_YOUR GOAL:_
Please render every line of the data below as a numbered list, skipping blank lines and omitting the pictures.

(Dataset records)
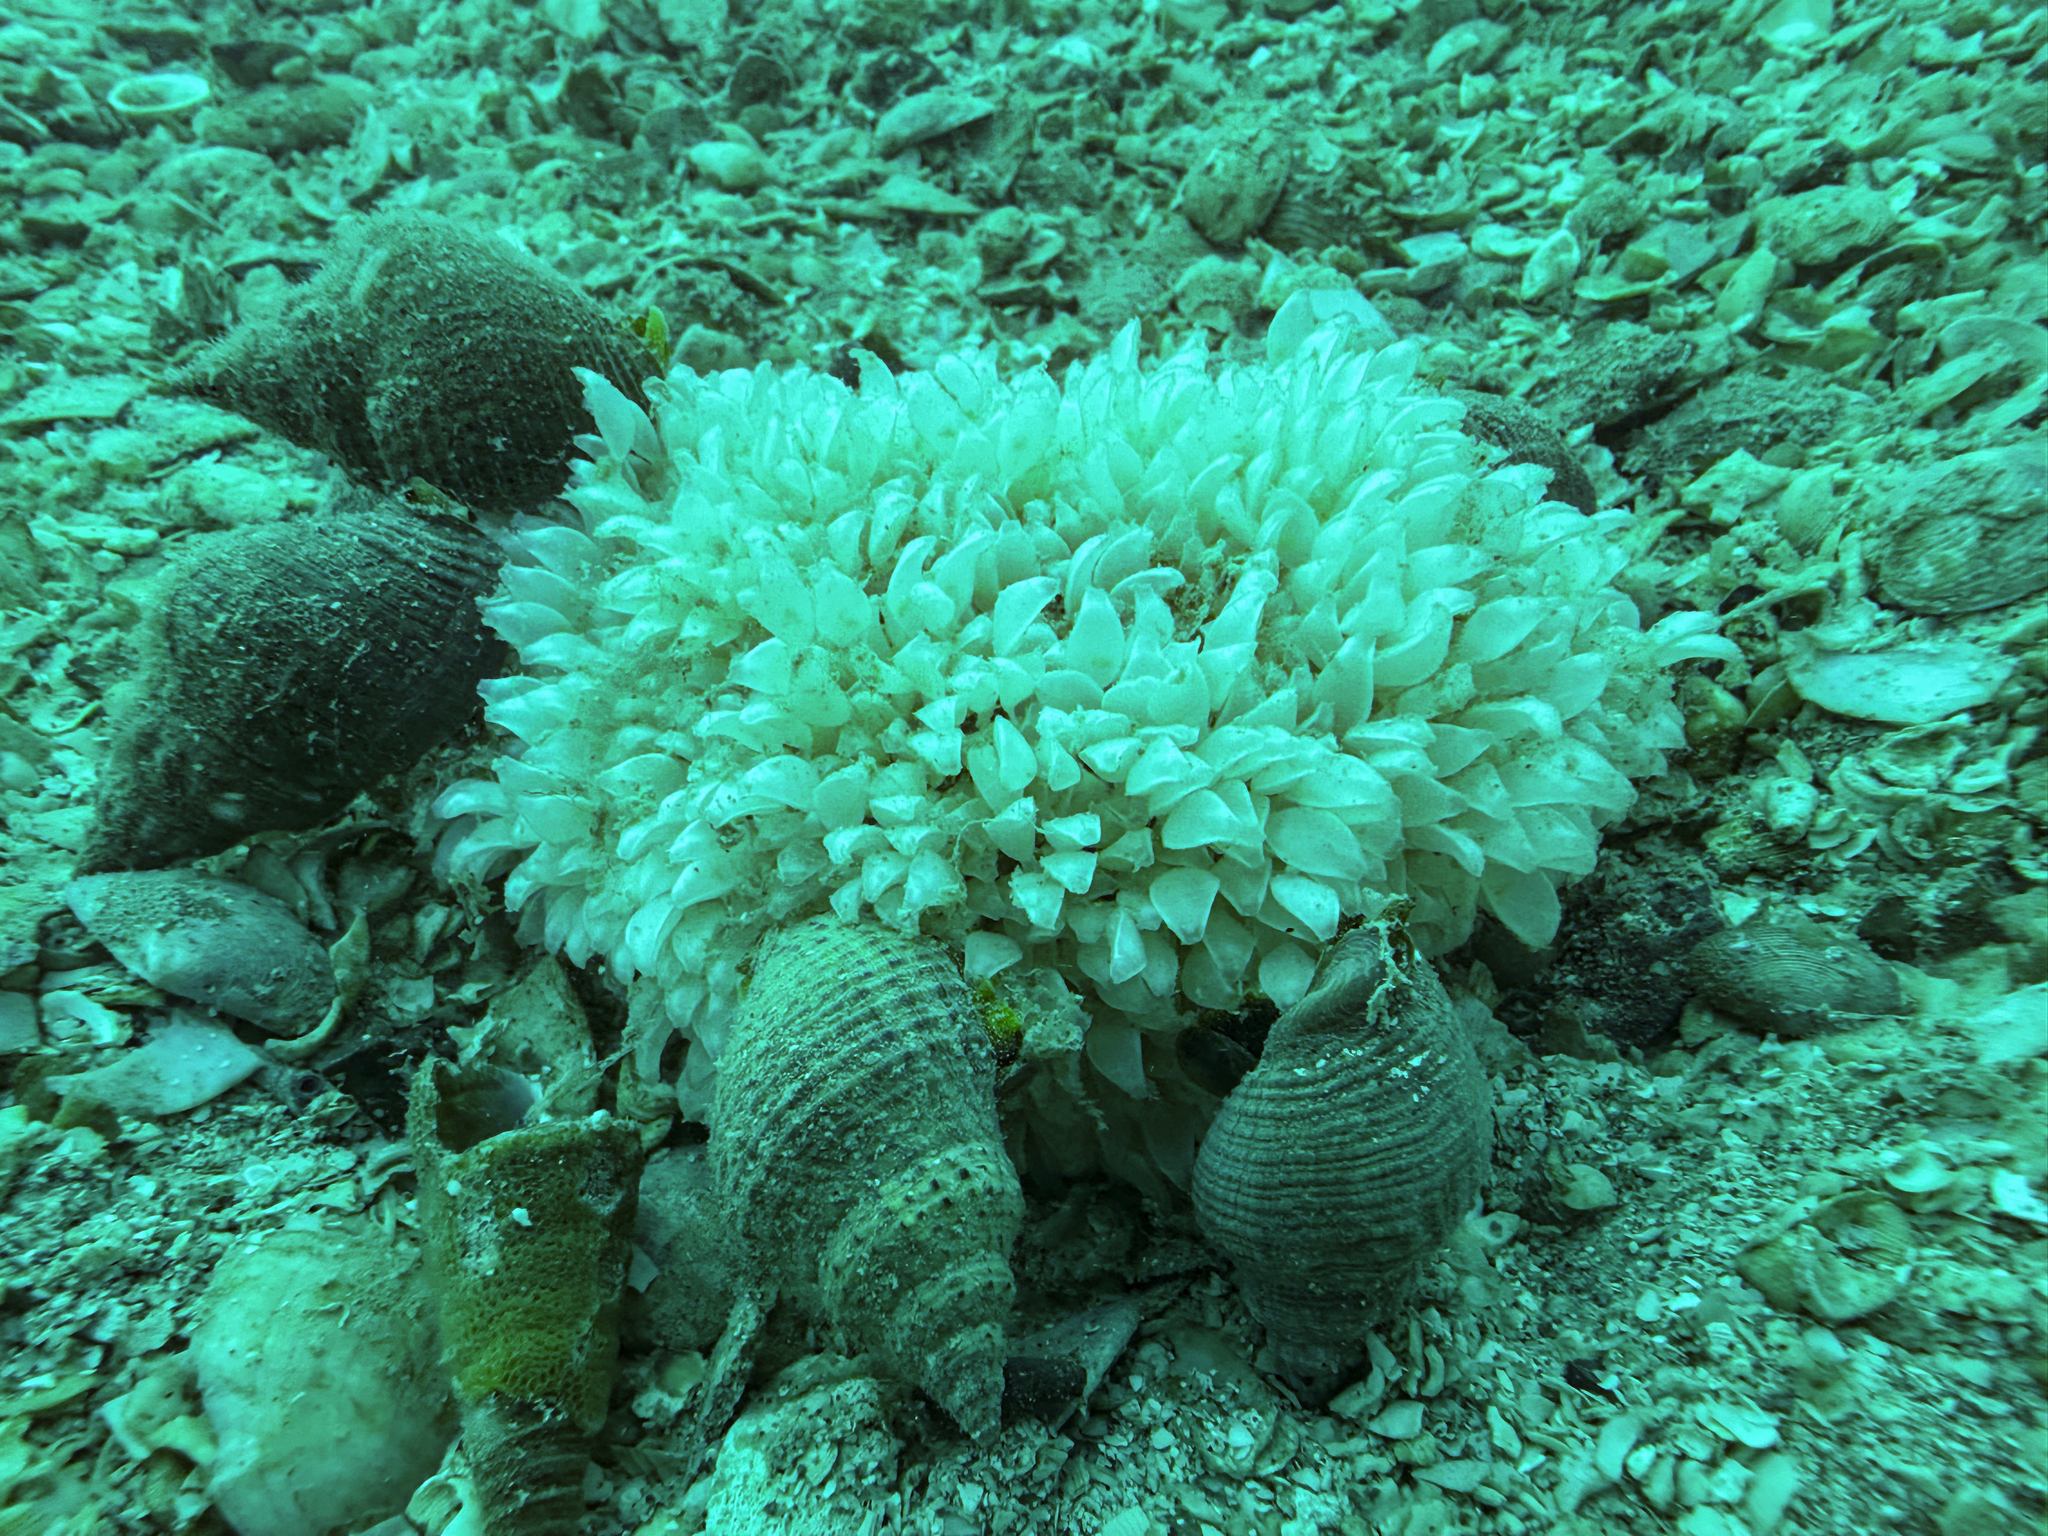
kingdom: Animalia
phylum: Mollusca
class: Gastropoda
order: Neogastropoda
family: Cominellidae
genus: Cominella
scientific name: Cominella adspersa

_SOLUTION TO THE EXERCISE:_
1. kingdom: Animalia
2. phylum: Mollusca
3. class: Gastropoda
4. order: Neogastropoda
5. family: Cominellidae
6. genus: Cominella
7. scientific name: Cominella adspersa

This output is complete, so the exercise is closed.